Sonra dayanamaz olur, çeker kapıyı gider. Ama bununla bitmez hiç bir şey. Koca denen ipne çok sinirlenmiştir. Bunu hakaret olarak algılar. Kendi boktan egolarını yerle bir eder kadının gidişi. Bir sürü polis korumasını kadın kıyafeti giyerek dahi atlatır.

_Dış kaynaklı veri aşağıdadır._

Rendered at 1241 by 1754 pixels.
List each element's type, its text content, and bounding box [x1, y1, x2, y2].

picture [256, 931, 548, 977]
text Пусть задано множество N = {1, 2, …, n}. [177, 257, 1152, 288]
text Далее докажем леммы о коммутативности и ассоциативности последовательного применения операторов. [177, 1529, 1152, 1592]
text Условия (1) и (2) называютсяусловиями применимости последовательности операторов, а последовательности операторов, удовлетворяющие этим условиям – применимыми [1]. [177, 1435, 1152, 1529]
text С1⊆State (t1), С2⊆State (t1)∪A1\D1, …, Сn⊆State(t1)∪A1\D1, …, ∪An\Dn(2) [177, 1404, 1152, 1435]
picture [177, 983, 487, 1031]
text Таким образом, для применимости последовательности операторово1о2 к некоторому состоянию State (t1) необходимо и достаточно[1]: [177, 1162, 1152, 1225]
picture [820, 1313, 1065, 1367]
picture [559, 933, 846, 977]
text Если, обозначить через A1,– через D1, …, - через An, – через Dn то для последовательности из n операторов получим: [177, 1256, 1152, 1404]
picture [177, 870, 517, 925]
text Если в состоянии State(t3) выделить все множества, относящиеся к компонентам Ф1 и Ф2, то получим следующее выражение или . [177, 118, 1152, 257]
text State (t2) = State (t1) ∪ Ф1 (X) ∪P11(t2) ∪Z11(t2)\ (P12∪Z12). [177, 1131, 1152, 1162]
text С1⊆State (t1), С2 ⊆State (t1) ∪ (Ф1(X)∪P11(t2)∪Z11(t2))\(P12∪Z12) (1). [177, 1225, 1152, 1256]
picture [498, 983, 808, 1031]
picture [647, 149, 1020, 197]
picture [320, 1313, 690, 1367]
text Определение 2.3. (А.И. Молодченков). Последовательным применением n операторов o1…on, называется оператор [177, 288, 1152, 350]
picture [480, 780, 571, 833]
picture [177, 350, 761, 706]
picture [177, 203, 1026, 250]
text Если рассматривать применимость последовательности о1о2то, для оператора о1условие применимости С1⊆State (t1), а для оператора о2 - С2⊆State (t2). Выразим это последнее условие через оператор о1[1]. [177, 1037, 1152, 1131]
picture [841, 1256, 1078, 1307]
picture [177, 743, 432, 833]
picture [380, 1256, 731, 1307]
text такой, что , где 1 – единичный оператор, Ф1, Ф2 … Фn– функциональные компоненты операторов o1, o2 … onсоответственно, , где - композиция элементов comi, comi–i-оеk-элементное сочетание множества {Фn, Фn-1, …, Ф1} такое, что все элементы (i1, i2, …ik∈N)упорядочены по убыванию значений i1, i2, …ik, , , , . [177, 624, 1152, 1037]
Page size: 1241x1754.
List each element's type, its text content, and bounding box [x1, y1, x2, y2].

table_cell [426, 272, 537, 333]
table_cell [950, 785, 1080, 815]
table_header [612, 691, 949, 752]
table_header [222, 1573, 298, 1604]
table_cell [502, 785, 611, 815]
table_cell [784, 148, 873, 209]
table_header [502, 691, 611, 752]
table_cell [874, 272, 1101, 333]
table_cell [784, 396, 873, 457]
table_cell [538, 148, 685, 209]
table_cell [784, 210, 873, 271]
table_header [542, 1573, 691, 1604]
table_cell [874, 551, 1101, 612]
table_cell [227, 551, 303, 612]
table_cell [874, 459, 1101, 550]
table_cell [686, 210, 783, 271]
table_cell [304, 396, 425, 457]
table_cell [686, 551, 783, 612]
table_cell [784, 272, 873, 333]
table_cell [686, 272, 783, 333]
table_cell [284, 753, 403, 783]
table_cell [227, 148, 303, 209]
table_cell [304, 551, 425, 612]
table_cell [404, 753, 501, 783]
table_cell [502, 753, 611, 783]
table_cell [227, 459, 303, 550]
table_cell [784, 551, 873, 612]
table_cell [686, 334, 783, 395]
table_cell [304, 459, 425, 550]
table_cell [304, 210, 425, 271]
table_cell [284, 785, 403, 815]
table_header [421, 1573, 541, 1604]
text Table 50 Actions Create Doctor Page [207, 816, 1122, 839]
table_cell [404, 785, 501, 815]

Kadının bedeninde açarak binlerce bıçak yarası alır intikamını..
KIsaca; kocadan dayak yemek sadece küçük bir başlangıçtır.
kadına şiddet yahut kadın cinayetleri aslında öyle kalıplaşmış laflar etmeden, sadece politik bir ''kınıyoruz'' demeden incelenmesi gereken sosyolojik bir olgudur. bakıyorum hep aynı sahne. bunu şiddetli geçimsizlik yada ekonomik şartlara bağlamıyorum ben. daha çok ataerkil bir toplumdan çıkış süreci olarak değerlendirilebilir. kadın artık kendinin daha çok söz hakkı olduğunu dile getirmesi ve erkeğinde bu durumdan rahatsızlığıdır aslında bu şiddet olaylarının nedeni. toplumun yapısı gün geçtikçe değişiyor iyi veya kötü.. boşanan çiftler artıyor ve dikkatinizi çekmek istediğim nokta kadın cinayetlerinde genellikle eşinden boşanmış kadınlar bu cinayetlere kurban gidiyor. ama neden? kadın toplumda söz sahibi oldukça ekonomik özgürlüğü daha belirgin bir hal aldıkça boşanma oranları artıyor ve kimileri bu cinayetlere kurban gidiyor. bu durumu belki birazda erkeğin doğası içinde değerlendirmek gerekir. erkek boşandığı eşini neden öldürsün, kendi hayatınında demir parmaklıklarda geçeceğini bile bile? bence bu bir toplumsal cinnet durumudur. erkeğin doğasında bulunan sahiplenme güdüsüyle ilgili bir şeydir belkide. toplumun yapıtaşları yerinden oynadıkça yan etkileride muhakkak olacaktır. umarım bu ülkemizin belkide en büyük zenginliği olan aile yapısını bozmaz.